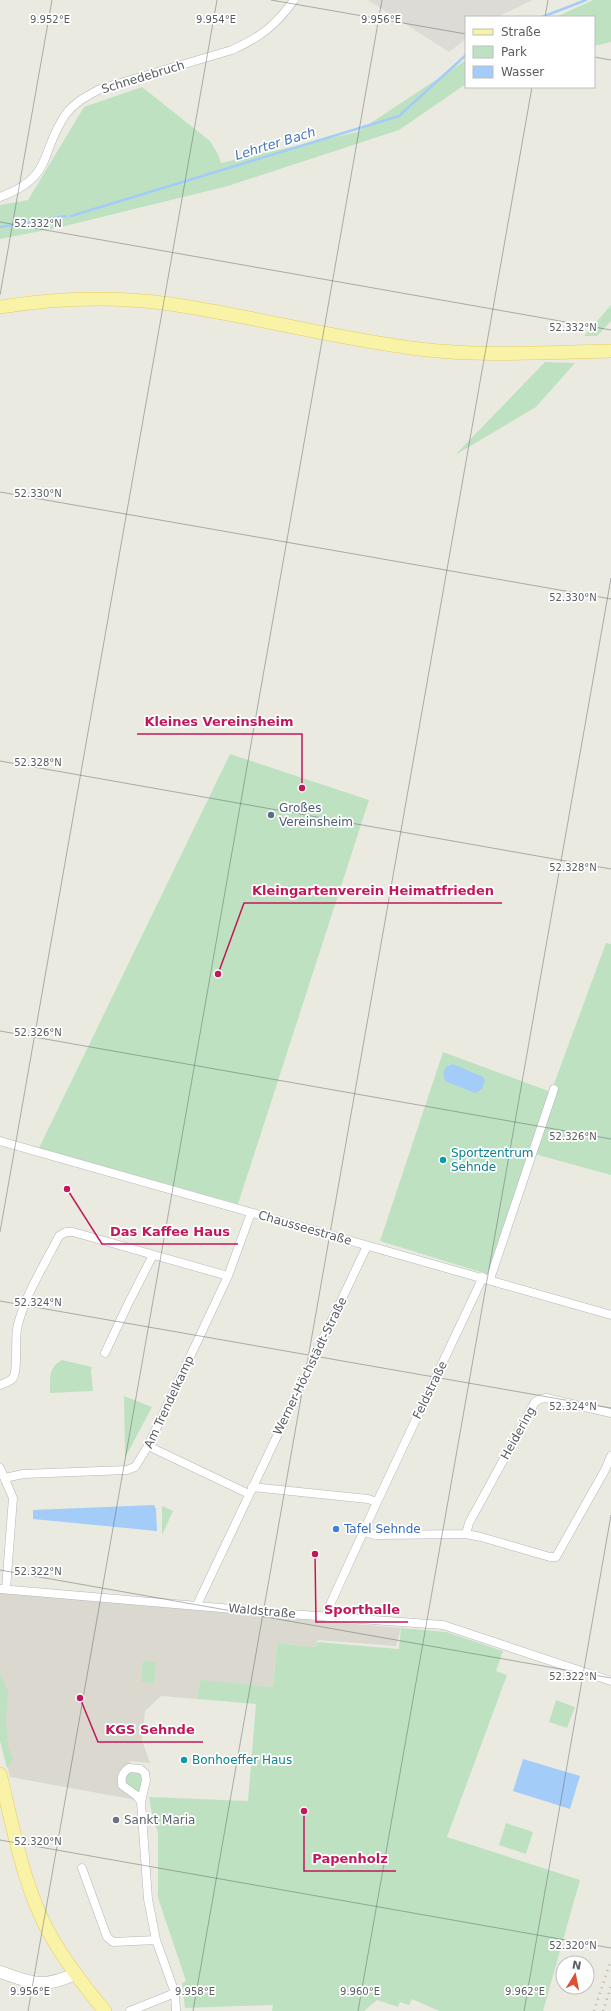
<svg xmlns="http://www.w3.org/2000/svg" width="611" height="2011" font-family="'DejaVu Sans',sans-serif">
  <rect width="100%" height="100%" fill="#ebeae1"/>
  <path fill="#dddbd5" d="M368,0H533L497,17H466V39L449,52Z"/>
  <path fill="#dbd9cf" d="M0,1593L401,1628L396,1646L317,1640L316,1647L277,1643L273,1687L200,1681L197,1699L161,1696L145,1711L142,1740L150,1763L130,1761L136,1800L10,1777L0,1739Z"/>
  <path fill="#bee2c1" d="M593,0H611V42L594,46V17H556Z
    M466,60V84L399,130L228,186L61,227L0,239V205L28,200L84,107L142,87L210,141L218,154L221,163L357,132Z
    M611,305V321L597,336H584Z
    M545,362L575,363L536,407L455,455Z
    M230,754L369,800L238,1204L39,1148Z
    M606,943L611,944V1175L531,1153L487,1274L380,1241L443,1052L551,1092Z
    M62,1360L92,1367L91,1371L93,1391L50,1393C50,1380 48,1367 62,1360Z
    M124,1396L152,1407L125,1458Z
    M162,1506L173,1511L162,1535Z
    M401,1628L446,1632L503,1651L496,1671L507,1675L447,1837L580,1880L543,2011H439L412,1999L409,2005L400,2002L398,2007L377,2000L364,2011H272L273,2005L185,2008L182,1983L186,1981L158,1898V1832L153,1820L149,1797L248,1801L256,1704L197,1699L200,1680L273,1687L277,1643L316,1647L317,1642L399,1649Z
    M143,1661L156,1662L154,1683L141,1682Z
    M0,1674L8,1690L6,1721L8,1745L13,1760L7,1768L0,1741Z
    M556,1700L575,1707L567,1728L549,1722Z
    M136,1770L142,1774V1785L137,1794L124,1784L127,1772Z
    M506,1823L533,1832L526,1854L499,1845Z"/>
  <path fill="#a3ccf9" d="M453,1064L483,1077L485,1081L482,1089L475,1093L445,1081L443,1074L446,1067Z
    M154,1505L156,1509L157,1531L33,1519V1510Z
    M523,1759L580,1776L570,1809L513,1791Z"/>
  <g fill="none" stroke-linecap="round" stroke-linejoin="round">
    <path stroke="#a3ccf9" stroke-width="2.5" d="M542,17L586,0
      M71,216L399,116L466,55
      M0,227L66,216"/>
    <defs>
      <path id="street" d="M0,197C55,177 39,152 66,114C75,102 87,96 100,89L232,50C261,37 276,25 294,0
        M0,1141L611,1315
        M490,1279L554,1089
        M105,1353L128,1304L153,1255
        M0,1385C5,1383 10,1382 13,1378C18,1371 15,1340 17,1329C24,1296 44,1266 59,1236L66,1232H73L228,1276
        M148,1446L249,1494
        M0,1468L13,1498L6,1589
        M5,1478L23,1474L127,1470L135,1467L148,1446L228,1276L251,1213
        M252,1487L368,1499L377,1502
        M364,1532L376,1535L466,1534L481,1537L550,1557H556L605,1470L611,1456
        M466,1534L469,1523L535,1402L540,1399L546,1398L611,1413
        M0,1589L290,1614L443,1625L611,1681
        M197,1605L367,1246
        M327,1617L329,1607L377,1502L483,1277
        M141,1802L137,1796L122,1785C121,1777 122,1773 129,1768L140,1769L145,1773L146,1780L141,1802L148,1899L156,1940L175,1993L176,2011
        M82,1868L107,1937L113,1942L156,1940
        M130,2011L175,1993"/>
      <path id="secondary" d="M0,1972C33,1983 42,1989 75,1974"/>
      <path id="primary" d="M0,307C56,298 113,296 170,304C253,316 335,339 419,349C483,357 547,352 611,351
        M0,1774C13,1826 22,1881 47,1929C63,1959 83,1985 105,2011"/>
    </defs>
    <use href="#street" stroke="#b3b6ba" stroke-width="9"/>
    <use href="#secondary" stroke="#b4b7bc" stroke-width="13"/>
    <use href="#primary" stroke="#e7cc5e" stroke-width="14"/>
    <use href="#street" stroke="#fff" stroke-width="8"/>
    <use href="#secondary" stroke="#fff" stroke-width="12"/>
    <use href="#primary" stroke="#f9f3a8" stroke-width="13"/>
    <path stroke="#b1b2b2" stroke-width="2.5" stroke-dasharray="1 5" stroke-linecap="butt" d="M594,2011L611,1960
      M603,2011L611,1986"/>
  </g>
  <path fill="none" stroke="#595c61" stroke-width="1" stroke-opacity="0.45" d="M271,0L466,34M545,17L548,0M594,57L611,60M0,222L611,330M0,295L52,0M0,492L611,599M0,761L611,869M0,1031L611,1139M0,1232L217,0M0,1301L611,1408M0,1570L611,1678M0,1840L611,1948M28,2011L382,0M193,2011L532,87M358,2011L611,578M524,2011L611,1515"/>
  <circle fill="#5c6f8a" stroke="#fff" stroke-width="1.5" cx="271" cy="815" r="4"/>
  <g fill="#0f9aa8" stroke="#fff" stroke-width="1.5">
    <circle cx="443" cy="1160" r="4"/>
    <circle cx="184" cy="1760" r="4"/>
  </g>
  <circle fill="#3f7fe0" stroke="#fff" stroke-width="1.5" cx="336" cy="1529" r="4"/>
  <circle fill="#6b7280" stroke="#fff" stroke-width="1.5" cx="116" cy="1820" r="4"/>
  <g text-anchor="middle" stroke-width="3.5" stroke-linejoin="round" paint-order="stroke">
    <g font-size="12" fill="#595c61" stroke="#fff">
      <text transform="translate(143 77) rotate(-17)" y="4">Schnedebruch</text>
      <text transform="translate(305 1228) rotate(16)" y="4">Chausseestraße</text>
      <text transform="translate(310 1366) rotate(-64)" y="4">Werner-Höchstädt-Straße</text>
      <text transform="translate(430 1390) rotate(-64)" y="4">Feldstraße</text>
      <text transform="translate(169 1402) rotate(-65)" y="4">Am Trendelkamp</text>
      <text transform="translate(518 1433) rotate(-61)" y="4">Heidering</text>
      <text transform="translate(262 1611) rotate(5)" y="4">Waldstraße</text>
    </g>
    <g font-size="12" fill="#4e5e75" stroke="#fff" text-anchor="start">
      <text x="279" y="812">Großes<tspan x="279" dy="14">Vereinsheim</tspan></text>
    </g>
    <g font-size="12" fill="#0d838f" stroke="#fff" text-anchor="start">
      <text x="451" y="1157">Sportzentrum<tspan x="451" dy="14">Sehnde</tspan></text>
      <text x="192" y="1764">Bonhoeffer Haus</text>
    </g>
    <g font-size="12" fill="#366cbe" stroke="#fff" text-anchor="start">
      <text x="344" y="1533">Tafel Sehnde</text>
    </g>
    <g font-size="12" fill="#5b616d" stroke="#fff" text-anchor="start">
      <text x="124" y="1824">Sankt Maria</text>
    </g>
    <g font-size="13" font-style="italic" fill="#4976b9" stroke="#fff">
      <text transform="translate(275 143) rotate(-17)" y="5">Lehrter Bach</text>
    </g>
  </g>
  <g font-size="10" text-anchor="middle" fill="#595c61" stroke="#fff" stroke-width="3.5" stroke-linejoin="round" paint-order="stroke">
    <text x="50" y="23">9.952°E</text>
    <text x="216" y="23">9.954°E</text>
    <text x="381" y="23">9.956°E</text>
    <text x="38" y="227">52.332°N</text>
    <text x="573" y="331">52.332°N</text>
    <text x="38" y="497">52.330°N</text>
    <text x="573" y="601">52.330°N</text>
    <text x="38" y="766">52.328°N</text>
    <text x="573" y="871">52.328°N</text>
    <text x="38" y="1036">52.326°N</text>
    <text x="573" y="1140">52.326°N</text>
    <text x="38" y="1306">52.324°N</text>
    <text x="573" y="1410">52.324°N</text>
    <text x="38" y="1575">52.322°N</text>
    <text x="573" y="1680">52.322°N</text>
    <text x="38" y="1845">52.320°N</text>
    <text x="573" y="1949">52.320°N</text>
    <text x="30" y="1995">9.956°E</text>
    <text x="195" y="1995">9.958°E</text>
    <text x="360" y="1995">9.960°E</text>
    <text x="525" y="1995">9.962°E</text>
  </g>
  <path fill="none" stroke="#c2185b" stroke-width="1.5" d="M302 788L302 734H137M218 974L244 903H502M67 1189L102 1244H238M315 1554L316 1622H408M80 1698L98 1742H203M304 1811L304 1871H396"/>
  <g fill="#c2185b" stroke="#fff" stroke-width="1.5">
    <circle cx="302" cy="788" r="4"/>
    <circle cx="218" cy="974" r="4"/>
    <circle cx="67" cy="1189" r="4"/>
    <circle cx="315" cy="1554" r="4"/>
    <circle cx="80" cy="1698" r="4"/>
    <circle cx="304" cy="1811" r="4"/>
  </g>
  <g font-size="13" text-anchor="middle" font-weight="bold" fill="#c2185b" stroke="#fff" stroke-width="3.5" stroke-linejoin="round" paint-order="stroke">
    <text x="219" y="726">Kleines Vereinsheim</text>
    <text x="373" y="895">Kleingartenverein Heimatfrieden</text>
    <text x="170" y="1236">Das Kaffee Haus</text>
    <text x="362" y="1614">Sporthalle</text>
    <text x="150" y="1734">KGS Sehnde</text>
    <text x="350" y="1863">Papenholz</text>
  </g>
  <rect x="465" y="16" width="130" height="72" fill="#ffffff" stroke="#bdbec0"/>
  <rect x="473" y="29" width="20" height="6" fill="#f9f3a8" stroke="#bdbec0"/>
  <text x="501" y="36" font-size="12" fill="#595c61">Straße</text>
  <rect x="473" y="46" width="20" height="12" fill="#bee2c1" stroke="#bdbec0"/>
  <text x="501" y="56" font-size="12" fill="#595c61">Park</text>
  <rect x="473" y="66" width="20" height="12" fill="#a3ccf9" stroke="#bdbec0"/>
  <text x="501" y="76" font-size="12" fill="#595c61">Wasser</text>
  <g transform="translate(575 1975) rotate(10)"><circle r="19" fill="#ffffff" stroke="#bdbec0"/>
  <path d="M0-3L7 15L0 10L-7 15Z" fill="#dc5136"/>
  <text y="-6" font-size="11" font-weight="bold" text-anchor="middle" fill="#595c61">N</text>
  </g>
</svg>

» **WHAT IS NEEDED**
Filter the listing above for the string "weight" and copy every matching line.

» **OUTPUT OF THE EXERCISE**
  <g font-size="13" text-anchor="middle" font-weight="bold" fill="#c2185b" stroke="#fff" stroke-width="3.5" stroke-linejoin="round" paint-order="stroke">
  <text y="-6" font-size="11" font-weight="bold" text-anchor="middle" fill="#595c61">N</text>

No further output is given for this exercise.